> **Task goal**:
All of the data that follows should be retyped exactly, please, except the pictures.

--- Provided records Enclosed Below ---

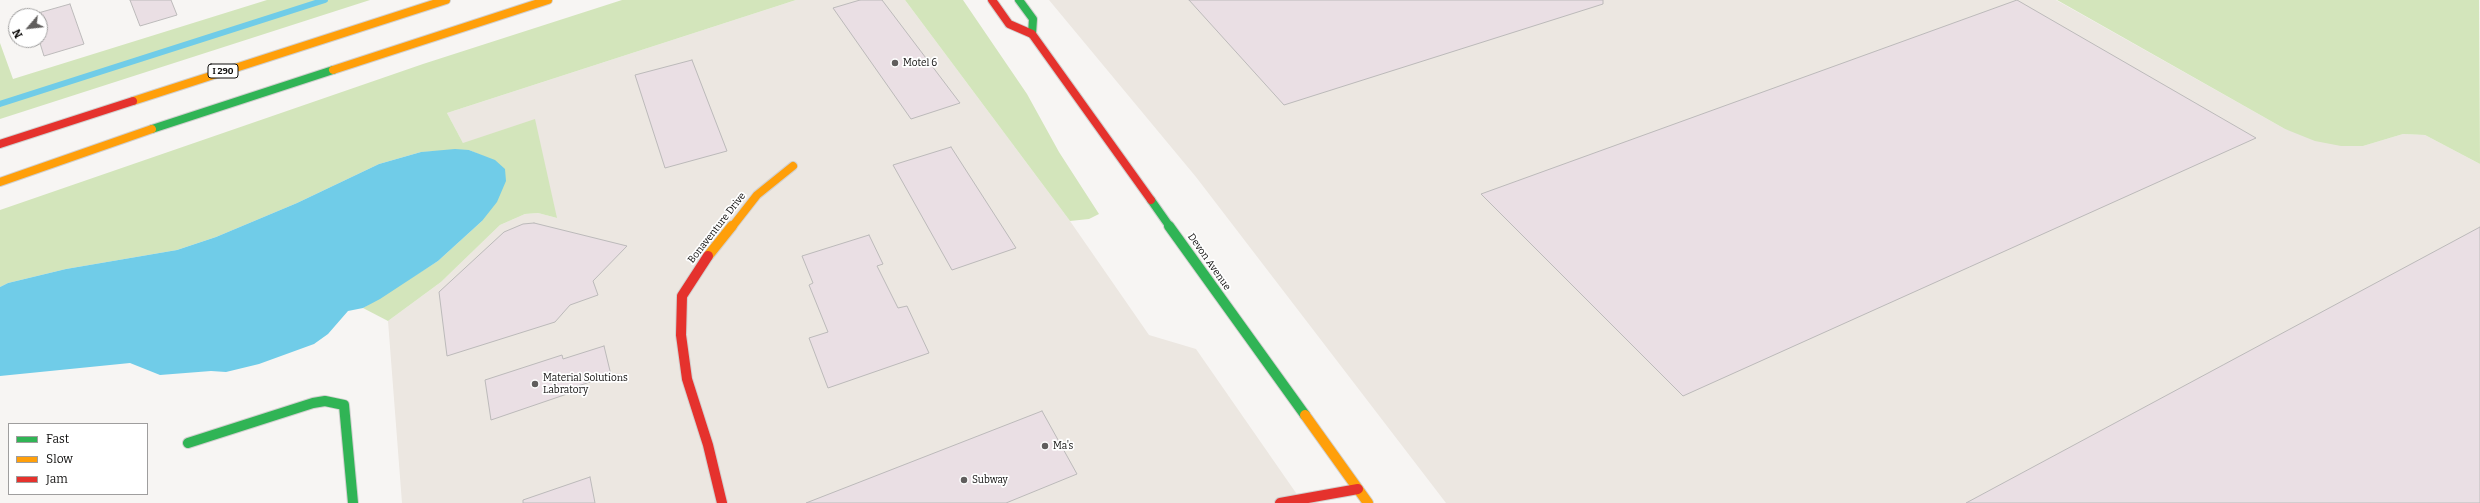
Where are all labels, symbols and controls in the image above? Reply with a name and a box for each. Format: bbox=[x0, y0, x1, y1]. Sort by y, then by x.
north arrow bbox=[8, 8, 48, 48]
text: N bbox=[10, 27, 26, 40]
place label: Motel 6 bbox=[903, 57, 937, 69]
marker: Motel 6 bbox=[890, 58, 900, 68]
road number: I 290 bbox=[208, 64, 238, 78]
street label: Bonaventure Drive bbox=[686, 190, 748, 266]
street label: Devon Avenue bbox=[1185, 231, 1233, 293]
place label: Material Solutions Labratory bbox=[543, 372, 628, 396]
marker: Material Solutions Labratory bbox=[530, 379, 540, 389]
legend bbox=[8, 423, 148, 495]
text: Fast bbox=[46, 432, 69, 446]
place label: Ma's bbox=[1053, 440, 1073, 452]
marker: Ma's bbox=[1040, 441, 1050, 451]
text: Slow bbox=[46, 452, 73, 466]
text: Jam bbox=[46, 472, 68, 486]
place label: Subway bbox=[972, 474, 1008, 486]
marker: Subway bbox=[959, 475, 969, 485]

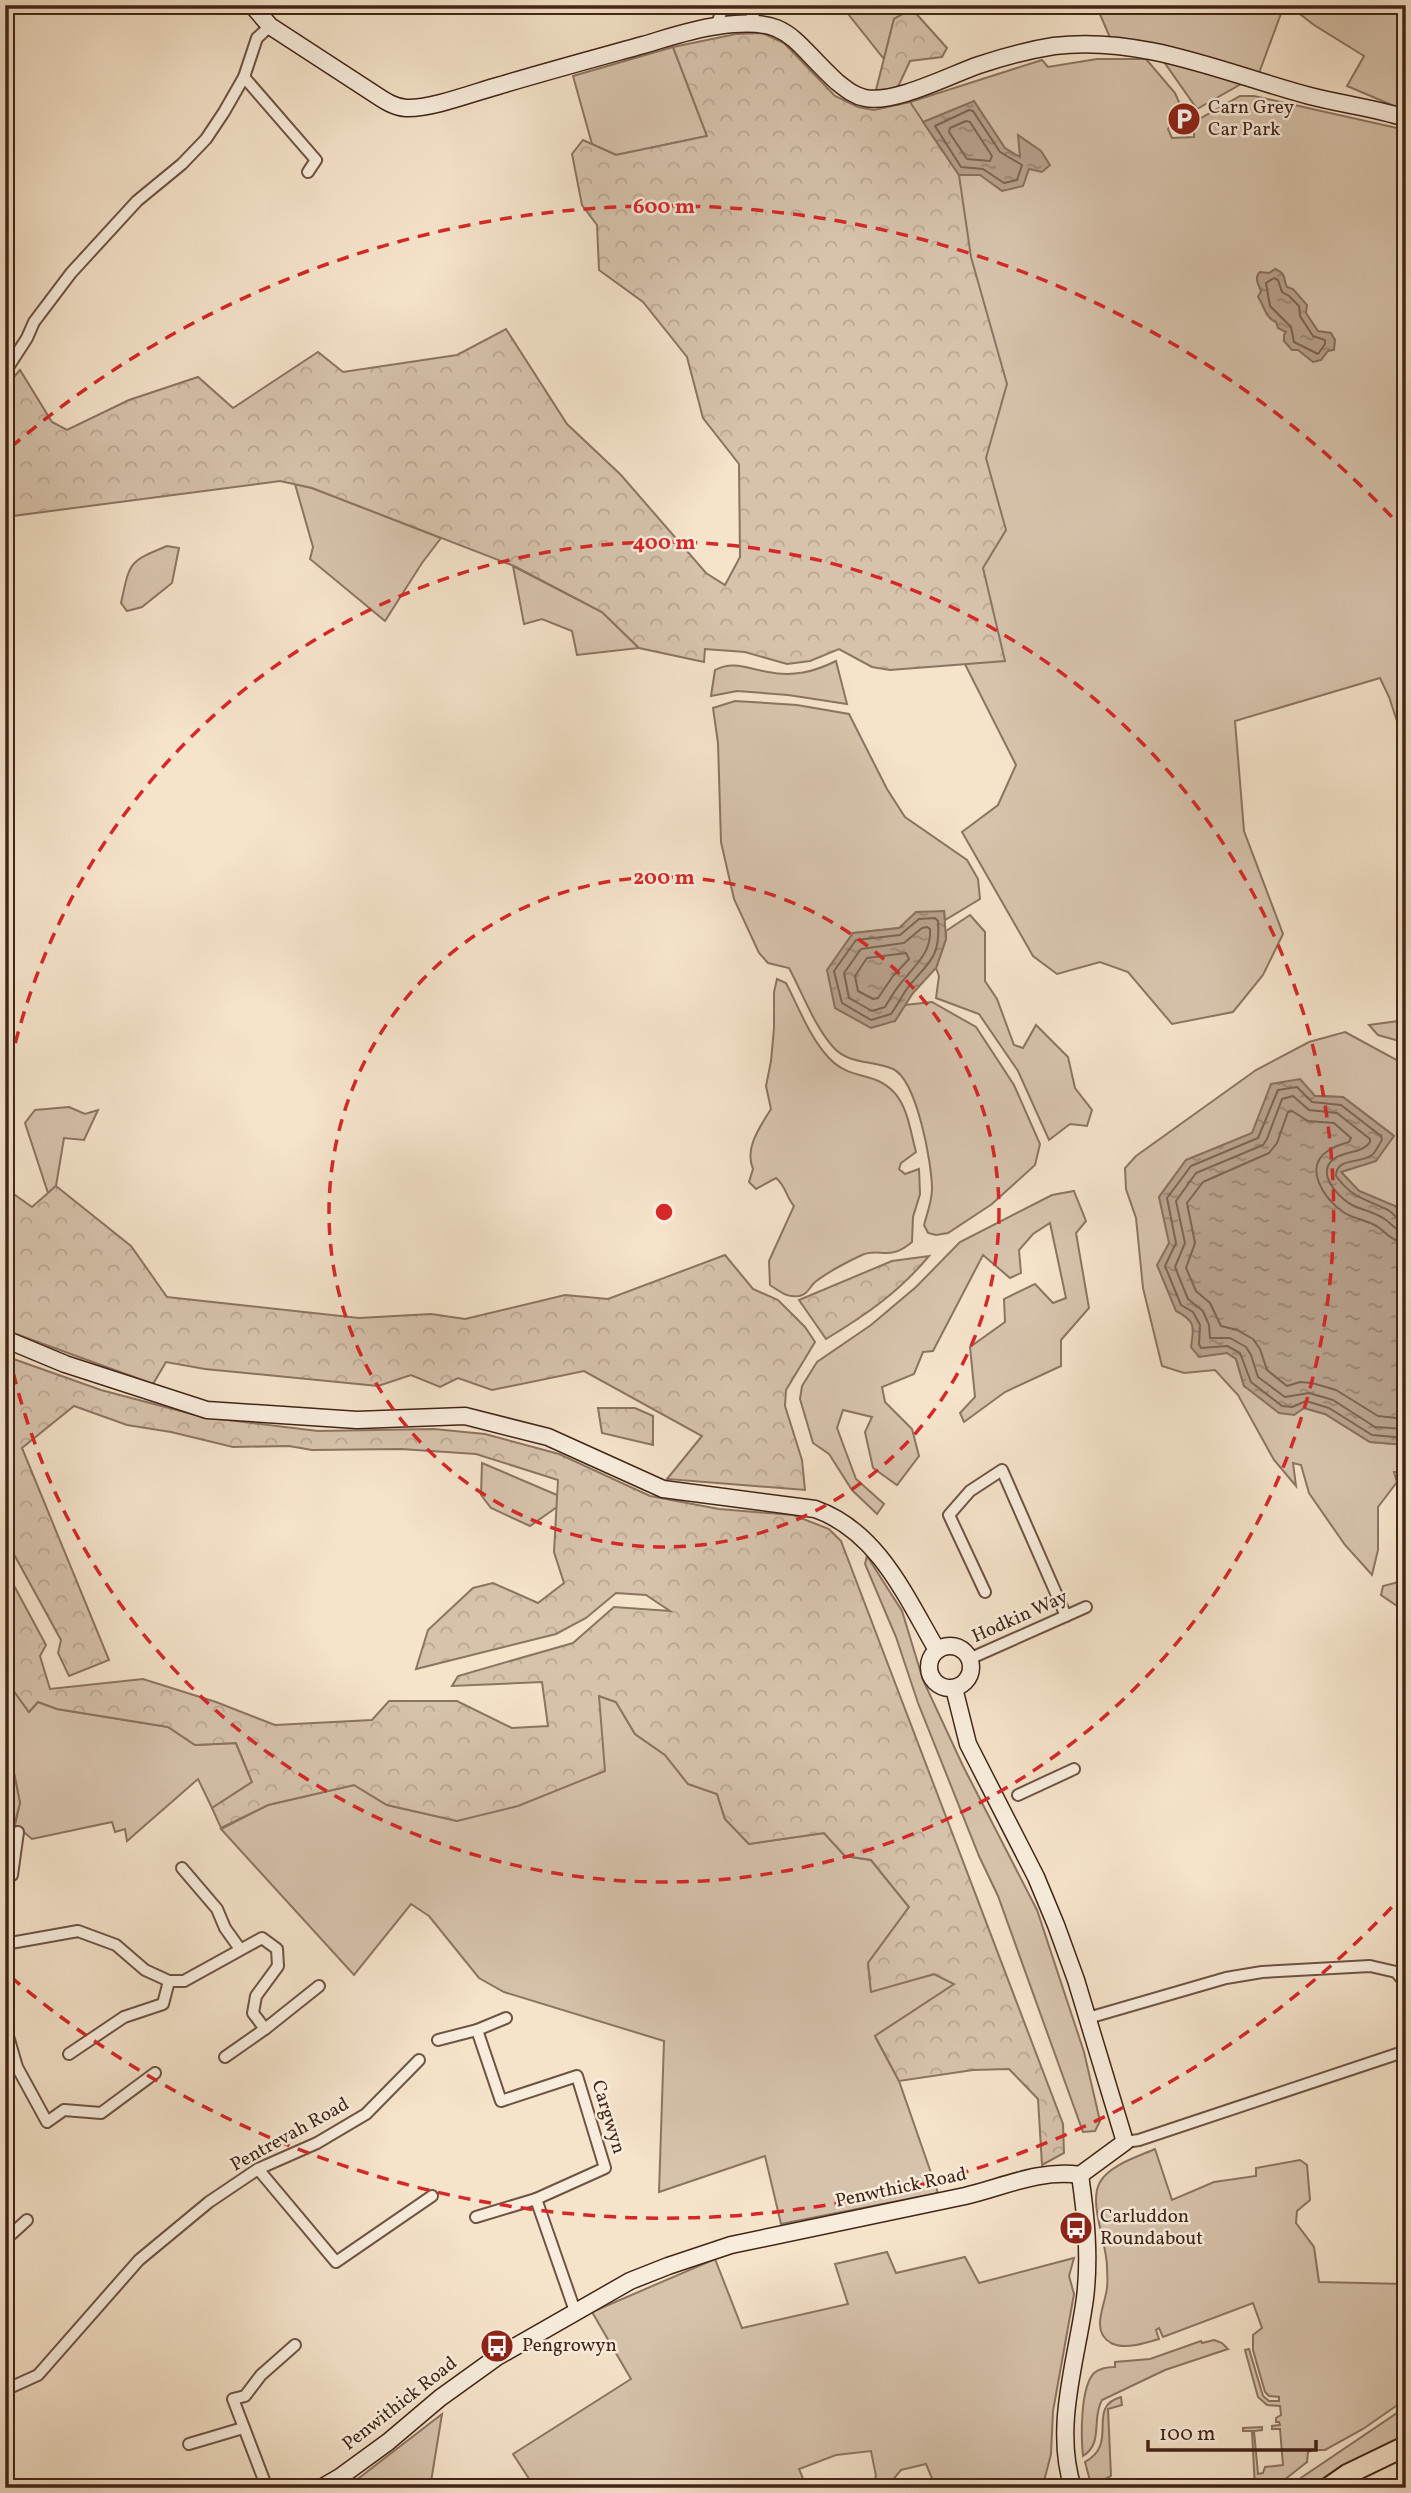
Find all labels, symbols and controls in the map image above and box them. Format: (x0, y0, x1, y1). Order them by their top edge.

--- End of Enclosed Provided records ---

> **Result for this task**:
Where are all labels, symbols and controls in the image above? Reply with a name and a box for each. Format: bbox=[x0, y0, x1, y1]. Sort by y, then by x.
north arrow bbox=[8, 8, 48, 48]
text: N bbox=[10, 27, 26, 40]
place label: Motel 6 bbox=[903, 57, 937, 69]
marker: Motel 6 bbox=[890, 58, 900, 68]
road number: I 290 bbox=[208, 64, 238, 78]
street label: Bonaventure Drive bbox=[686, 190, 748, 266]
street label: Devon Avenue bbox=[1185, 231, 1233, 293]
place label: Material Solutions Labratory bbox=[543, 372, 628, 396]
marker: Material Solutions Labratory bbox=[530, 379, 540, 389]
legend bbox=[8, 423, 148, 495]
text: Fast bbox=[46, 432, 69, 446]
place label: Ma's bbox=[1053, 440, 1073, 452]
marker: Ma's bbox=[1040, 441, 1050, 451]
text: Slow bbox=[46, 452, 73, 466]
text: Jam bbox=[46, 472, 68, 486]
place label: Subway bbox=[972, 474, 1008, 486]
marker: Subway bbox=[959, 475, 969, 485]

Find all labels, symbols and controls in the map image above and box them. Format: (x0, y0, x1, y1). Order them by their top edge.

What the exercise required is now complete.